Arnavutluk, Balkanlarda yaşanan çözülme esnasında radikal değişimlerin yaşandığı ülkelerden bir tanesidir. Yaşanan bu radikal değişimlerden ilki, Arnavutluk’un 1990’lı yıllarda demokrasiye geçişiyle birlikte gerçekleşmiştir. Ancak bu yeni yönetim biçimiyle; hükümet kendisini yoksulluk, yolsuzluk, suç ve emniyetsizlik gibi ciddi sosyal problemlerle karşı karşıya bulmuştur (Caka, 2011). Komünist yönetimin ardından siyasi otoriteyi sağlamakta zorlanan devlet, mafya ve sokak çeteleriyle mücadelede yetersiz kalmıştır. Öte yandan işsizlik oranının %40’ları bulduğu 1996 yılının ardından 1997 yılında ortaya çıkan ekonomik kriz, bir yandan ülkenin ekonomik gidişatını olumsuz etkilerken, bir yandan da Arnavutluk’un uluslararası arenadaki konumunu gittikçe zayıflatmıştır (Brahaj, 2009).

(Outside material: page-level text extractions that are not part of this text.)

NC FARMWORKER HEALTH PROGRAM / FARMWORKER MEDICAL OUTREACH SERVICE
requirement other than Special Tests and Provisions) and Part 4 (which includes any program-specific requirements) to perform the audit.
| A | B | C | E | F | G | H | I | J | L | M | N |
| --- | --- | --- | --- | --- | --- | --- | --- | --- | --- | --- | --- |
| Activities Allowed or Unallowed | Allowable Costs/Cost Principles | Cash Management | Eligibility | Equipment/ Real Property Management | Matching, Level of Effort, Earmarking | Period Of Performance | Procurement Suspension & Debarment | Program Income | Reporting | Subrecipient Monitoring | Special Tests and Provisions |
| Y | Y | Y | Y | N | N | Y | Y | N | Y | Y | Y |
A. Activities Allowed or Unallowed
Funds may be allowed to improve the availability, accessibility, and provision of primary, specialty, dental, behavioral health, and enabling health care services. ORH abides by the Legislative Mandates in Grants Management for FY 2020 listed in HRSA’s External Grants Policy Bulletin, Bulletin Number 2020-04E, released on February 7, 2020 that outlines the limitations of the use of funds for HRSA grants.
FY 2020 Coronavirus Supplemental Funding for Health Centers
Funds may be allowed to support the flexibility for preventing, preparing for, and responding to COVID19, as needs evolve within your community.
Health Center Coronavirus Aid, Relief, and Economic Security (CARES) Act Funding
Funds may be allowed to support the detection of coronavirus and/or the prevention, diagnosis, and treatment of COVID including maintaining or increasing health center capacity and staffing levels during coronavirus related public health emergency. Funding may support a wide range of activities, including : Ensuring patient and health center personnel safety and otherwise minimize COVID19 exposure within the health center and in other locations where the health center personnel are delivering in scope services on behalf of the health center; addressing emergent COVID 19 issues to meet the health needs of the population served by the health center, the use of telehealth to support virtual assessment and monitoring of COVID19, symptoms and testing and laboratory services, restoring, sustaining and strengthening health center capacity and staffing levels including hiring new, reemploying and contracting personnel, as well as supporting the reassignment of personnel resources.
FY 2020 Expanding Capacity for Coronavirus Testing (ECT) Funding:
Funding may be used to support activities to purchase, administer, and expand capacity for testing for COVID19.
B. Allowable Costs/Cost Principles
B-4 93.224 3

Öyle ki bu yıllarda Arnavutluk, ekonomik anlamda Avrupa’nın en güçsüz ülkesi durumuna gelmiştir (Johnson, 2010). İlerleyen yıllarda birçok reform yapılmışsa da ülkede hala benzer problemler yaşanmaktadır. Bu noktada Arnavutluk’un hala yaşamaya devam ettiği bu problemleri, Arnavutluk’un “geçiş döneminin henüz bitmemiş olmasıyla” ilişkilendirmek mümkündür (Caka, 2011). Buna ek olarak 2009 senesinde yapılan seçimin usulsüz olduğu iddiasıyla çıkan ve iki seneye yakın süren siyasi kriz, altı çizilen geçiş döneminin henüz tamamlanamamış olduğu fikrini destekler nitelikte olmakla birlikte AB uyum sürecini de sekteye uğratan etmenlerden bir tanesi olmuştur.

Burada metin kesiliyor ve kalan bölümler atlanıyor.